Mobilisation populaire et relais politiques
Les rassemblements nocturnes ont bénéficié du soutien public de figures politiques proches des ministres démissionnaires. Leurs interventions ont repris les arguments avancés lors de la réunion du Conseil des ministres, insistant sur les risques que ferait courir l’application du plan à la sécurité nationale. Ces prises de position ont été perçues comme un encouragement à maintenir la pression sur le gouvernement.
Zones de tensions spécifiques
Plusieurs points ont été identifiés comme particulièrement sensibles : les abords du Grand Sérail, les entrées sud de Beyrouth, certaines localités de la Békaa, ainsi que des carrefours stratégiques dans le Sud. Dans ces lieux, la présence sécuritaire a été renforcée toute la nuit. Les forces de l’ordre ont cherché à éviter tout incident majeur, tout en procédant à des contrôles réguliers des véhicules.
Impact sur la circulation et la vie quotidienne
Les cortèges et attroupements ont eu un impact notable sur la circulation. Des ralentissements ont été observés aux entrées de la capitale et dans les zones de rassemblement. Dans certaines localités, les commerces ont fermé plus tôt par précaution. Les habitants ont rapporté un climat inhabituel de tension, avec un va-et-vient constant de véhicules arborant des drapeaux.
Coordination des forces de l’ordre
Les rapports font état d’une coordination renforcée entre les différentes branches des forces armées et de sécurité. Des liaisons ont été assurées pour partager en temps réel les informations sur les mouvements de foule et les éventuels incidents. Cette coordination a permis de déployer rapidement des unités supplémentaires dans les zones où la tension montait.

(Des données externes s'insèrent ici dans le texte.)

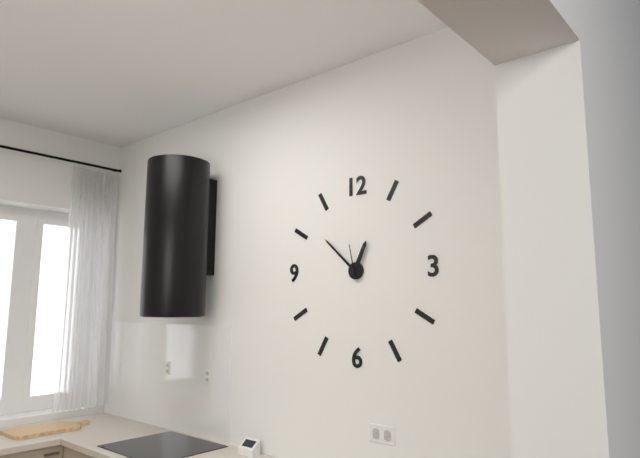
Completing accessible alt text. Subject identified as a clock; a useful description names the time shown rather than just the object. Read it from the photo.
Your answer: 12:52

Répercussions politiques immédiates
Sur le plan politique, le retrait des ministres chiites a été perçu comme un tournant. Les discussions autour de la mise en œuvre du plan de désarmement sont désormais suspendues, et des contacts en coulisses tentent d’éviter une aggravation de la crise. Les responsables impliqués dans ces pourparlers reconnaissent que la marge de manœuvre est étroite.
Surveillance des réseaux de communication
Les forces de sécurité ont surveillé attentivement les canaux de communication utilisés pour coordonner les rassemblements. Cette surveillance a permis de repérer certains points de rassemblement à l’avance et d’y déployer des patrouilles. Les autorités cherchent à prévenir la diffusion de messages incitant à des actions violentes.
Situation au petit matin
À l’aube, la plupart des cortèges s’étaient dispersés, mais des groupes restaient présents dans certains points de la banlieue sud et de la Békaa. Les forces de sécurité ont maintenu leurs positions, conscientes que la journée pourrait voir de nouvelles mobilisations. Les incidents de la nuit ont laissé une impression de fragilité dans un contexte politique déjà instable.